Three of these will be under the Smart banner (ForTwo, Cabrio and ForFour), and one will be the production version of the Generation-EQ show car presented at the 2016 Paris Motor Show.

But the move isn’t without its risks.

Will the technology align with market acceptance in time for Mercedes’ ambitious goals to reach fruition? CarAdvice spoke with Prof. Dr. Thomas Weber, Head of Research and Development for Mercedes-Benz, at the 2016 Paris Motor Show. He acknowledged the multiple moving pieces. “Confidence? Never. There is still an uncertainty around pricing. Will the customer really jump, will they like it?”


Despite this, Mercedes-Benz is funnelling more money into R&D, with 2015 seeing a 17 per-cent increase to a record €4.7bn annual budget. That’s about A$15m, per day, on research.
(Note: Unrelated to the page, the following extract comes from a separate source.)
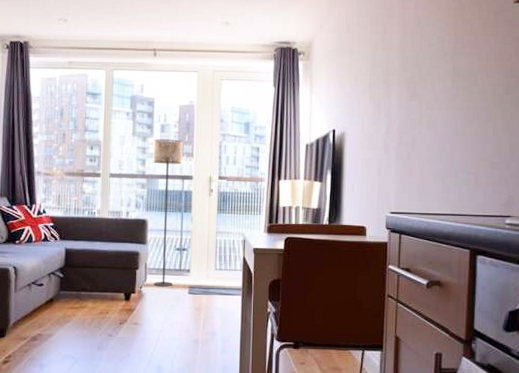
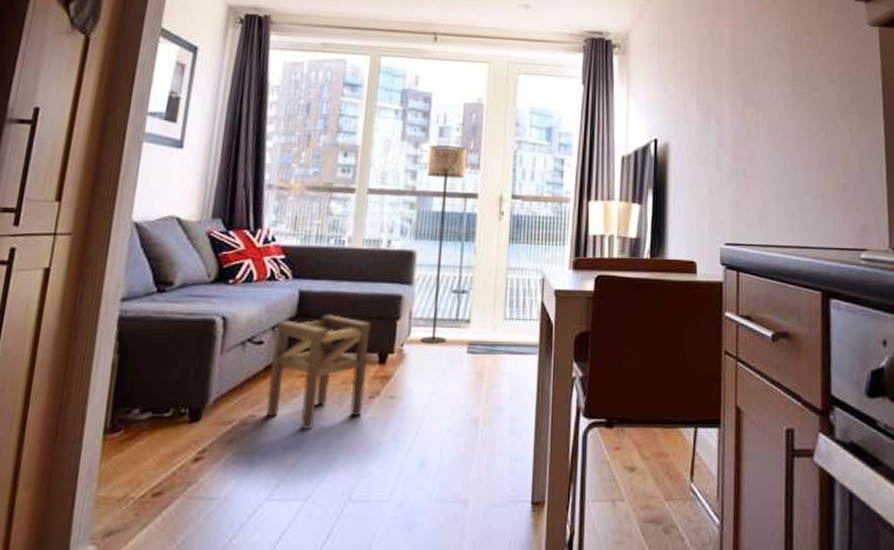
stool: none [49,265,117,344] -> present [266,314,371,429]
Of this, about 50 per cent is focused on ‘green’, but this includes aerodynamics as well as the electrified drivetrain. It also needs to account for extra development under the C, A and S pillars of the new Mercedes strategy.

This will not leave combustion engines by the wayside, either. Despite a practically non-existent diesel market in China and a very small share in the USA, Europe still has around 50 per cent of sales with diesel, and Mercedes-Benz still has a very active truck and bus division.

“I don't see any opportunity to believe that in the foreseeable future that we can do mobility without diesel," said Weber.


With improvements being made in terms of efficiency and cleanliness, diesel still has a ways to go… but it wont be around for ever. “At the moment we don’t see something,” said Weber, “but yes, we will see some pressure in the future.”

And while electric mobility may seem like a long-game investment with limited payoff, with even full-EV company Tesla struggling to turn a profit, Prof Weber joked that Mercedes-Benz “is the only one earning money with electro mobility, with the selling of their (Tesla) shares.”